▶ [Dataset extract]:

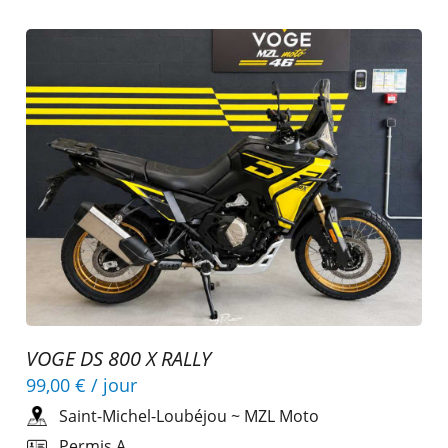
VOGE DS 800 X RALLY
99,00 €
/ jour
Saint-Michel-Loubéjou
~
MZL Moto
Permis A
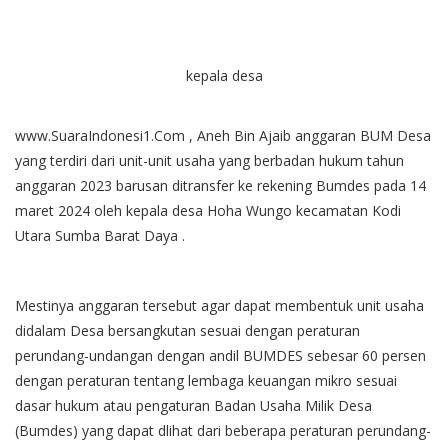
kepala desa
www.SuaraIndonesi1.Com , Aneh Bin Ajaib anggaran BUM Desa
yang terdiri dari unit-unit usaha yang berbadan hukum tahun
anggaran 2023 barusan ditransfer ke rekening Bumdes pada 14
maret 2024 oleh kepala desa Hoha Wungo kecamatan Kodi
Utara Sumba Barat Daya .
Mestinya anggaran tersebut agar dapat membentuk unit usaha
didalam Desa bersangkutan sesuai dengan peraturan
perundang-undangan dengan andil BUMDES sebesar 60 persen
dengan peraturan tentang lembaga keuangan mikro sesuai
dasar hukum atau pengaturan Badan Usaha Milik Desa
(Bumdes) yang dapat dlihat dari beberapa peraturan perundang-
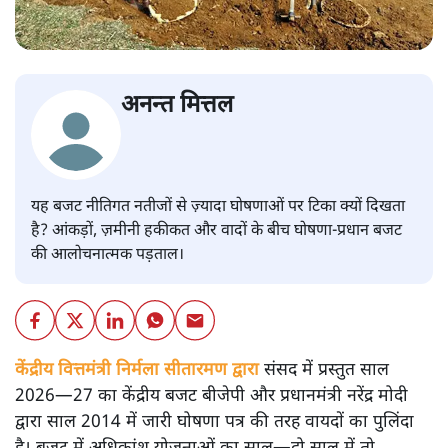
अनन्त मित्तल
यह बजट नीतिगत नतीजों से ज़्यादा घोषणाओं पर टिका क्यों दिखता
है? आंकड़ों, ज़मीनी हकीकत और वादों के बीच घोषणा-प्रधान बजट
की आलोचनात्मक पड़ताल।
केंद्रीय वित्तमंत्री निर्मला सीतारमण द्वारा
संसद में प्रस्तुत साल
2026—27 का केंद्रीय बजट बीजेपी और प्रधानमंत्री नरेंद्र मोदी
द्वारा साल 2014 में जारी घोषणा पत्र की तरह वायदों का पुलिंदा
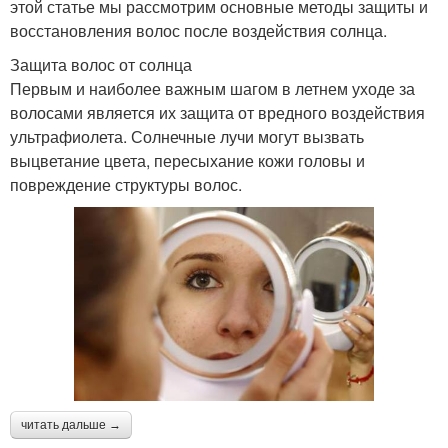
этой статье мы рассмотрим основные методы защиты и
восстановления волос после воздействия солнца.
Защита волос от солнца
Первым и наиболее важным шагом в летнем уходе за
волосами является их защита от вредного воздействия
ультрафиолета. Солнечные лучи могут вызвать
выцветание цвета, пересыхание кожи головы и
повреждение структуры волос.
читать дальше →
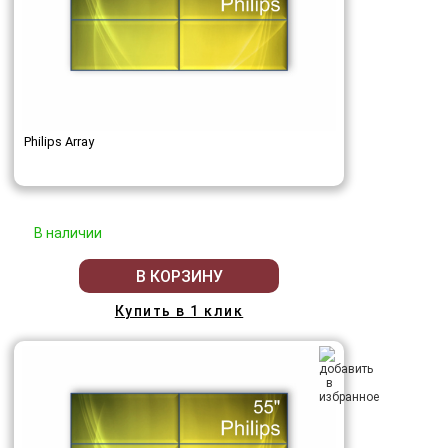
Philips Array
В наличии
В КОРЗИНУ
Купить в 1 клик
==
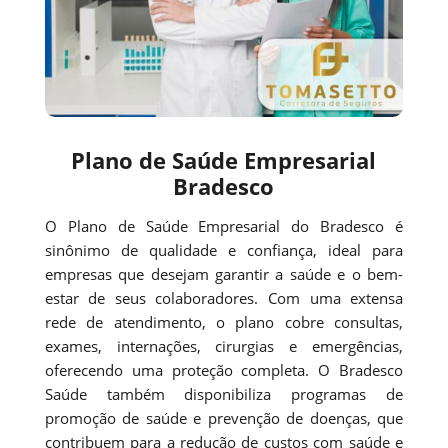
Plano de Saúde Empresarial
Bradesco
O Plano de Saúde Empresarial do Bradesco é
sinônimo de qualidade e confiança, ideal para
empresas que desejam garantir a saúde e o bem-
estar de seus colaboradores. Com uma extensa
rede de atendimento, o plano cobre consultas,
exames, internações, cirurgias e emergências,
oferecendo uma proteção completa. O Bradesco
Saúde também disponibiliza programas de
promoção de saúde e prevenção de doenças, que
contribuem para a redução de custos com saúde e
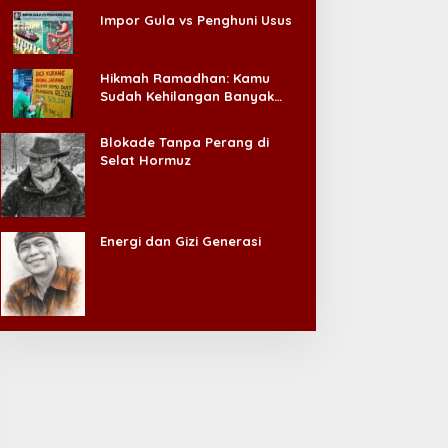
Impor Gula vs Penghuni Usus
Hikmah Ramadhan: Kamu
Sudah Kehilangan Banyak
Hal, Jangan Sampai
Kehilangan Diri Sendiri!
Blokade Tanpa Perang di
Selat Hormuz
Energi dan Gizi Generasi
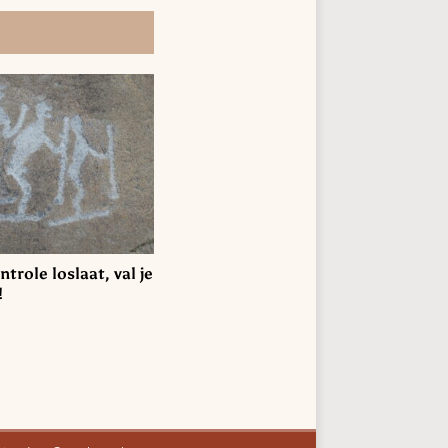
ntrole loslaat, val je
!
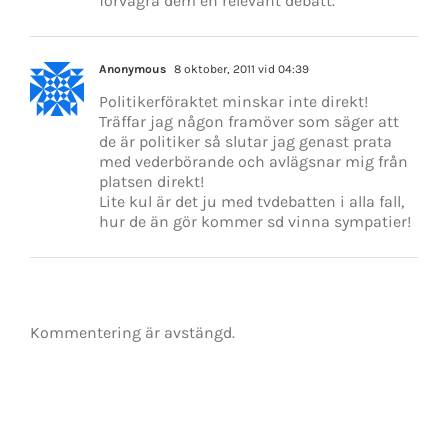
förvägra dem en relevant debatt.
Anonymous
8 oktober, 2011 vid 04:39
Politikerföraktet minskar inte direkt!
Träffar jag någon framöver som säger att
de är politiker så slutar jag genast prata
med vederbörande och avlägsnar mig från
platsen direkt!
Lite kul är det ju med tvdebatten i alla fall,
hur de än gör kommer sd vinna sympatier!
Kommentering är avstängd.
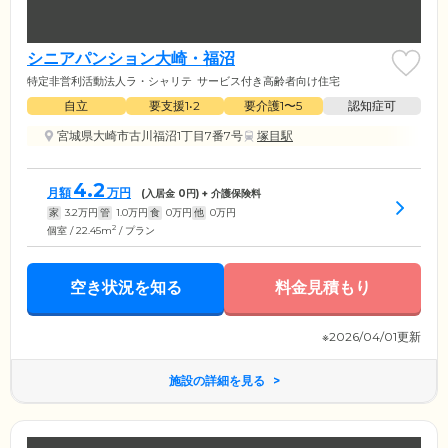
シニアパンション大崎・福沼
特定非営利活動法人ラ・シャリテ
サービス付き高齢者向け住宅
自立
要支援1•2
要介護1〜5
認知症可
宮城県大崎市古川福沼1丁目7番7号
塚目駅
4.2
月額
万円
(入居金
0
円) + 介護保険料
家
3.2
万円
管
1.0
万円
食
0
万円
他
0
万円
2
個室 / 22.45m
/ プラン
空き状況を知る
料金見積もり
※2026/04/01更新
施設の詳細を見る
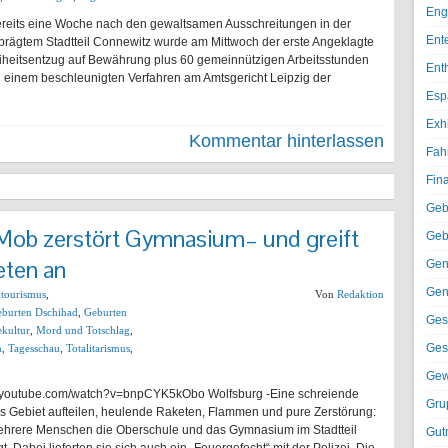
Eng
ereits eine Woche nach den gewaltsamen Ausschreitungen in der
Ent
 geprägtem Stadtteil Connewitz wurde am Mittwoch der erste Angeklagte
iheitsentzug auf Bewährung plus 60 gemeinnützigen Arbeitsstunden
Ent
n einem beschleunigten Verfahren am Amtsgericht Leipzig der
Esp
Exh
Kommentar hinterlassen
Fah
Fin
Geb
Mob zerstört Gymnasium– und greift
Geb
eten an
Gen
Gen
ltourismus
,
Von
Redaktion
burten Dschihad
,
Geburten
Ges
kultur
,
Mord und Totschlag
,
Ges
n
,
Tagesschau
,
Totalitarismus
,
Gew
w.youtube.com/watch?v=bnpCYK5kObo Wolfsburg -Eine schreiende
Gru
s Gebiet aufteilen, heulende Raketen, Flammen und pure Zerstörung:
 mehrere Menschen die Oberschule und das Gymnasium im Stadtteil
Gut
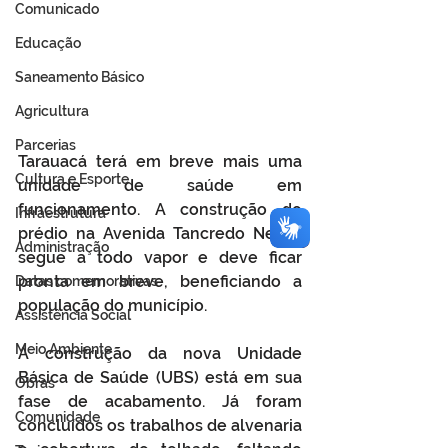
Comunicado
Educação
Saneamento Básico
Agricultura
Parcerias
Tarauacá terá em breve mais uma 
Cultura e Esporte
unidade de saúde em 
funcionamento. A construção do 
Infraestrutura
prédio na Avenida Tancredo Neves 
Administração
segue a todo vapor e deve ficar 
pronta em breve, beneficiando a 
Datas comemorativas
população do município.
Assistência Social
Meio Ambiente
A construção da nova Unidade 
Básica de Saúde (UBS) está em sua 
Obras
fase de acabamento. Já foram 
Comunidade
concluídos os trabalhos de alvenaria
--
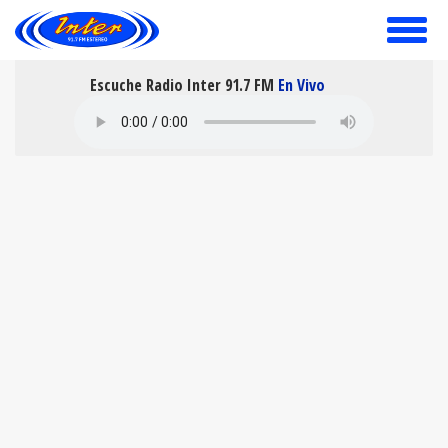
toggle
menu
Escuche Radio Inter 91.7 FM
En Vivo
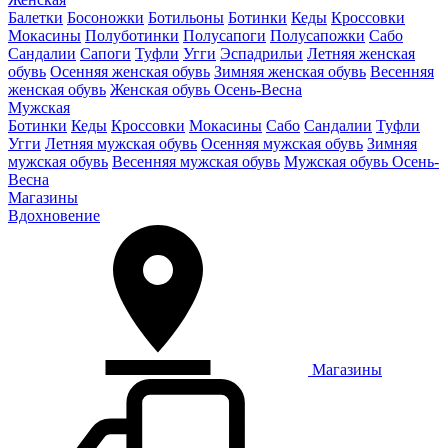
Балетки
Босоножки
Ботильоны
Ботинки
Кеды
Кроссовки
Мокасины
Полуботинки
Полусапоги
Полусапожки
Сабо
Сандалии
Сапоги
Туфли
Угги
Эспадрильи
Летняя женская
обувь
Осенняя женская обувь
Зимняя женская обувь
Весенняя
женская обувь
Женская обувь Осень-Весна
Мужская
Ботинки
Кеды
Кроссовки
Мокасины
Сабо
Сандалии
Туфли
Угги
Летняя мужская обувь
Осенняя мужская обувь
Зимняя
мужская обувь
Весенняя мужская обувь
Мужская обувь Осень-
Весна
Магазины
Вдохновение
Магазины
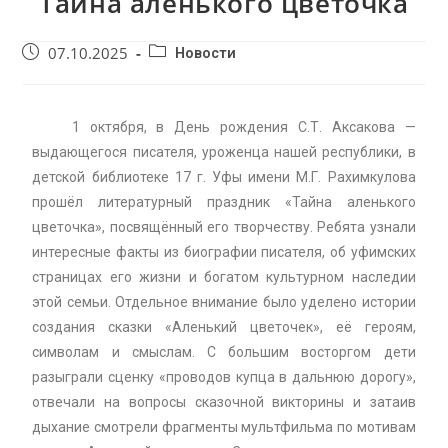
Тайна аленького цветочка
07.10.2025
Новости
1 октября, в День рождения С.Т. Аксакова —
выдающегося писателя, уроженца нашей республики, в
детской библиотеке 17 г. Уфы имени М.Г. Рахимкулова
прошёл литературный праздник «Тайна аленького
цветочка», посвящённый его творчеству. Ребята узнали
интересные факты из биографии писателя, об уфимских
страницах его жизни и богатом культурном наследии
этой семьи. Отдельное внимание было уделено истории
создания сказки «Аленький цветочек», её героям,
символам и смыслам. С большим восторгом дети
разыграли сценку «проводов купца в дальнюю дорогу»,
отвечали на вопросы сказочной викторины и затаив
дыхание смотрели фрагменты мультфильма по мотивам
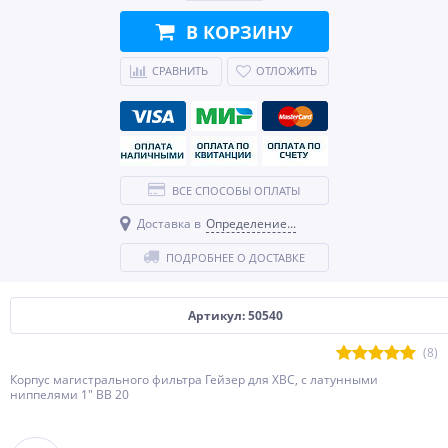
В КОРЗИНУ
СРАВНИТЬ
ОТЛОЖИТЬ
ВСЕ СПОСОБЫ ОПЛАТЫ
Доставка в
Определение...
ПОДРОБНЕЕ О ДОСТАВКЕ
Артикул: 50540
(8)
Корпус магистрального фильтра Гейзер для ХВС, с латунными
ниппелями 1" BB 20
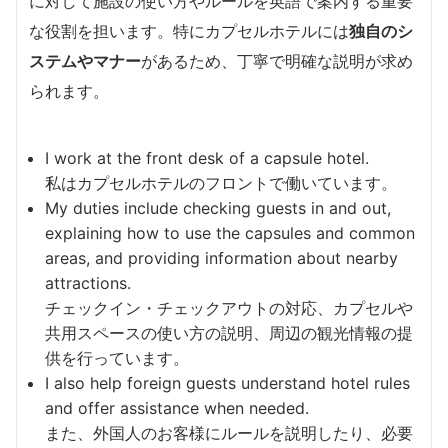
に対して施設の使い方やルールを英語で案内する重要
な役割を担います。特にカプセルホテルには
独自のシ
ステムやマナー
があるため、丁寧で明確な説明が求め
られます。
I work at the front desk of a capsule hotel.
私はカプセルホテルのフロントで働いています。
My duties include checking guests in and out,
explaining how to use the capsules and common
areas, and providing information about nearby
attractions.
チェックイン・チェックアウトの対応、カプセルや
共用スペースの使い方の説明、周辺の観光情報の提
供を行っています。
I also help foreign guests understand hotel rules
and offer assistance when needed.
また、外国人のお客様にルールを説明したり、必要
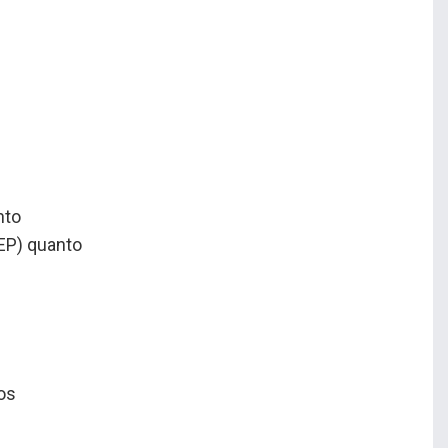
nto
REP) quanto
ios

▶ [Activity]: Only lines containing the word "direkt" should appear in the answer, and every such line from the records above must be there.

▶ [Problem solution]:
Politikerföraktet minskar inte direkt!
platsen direkt!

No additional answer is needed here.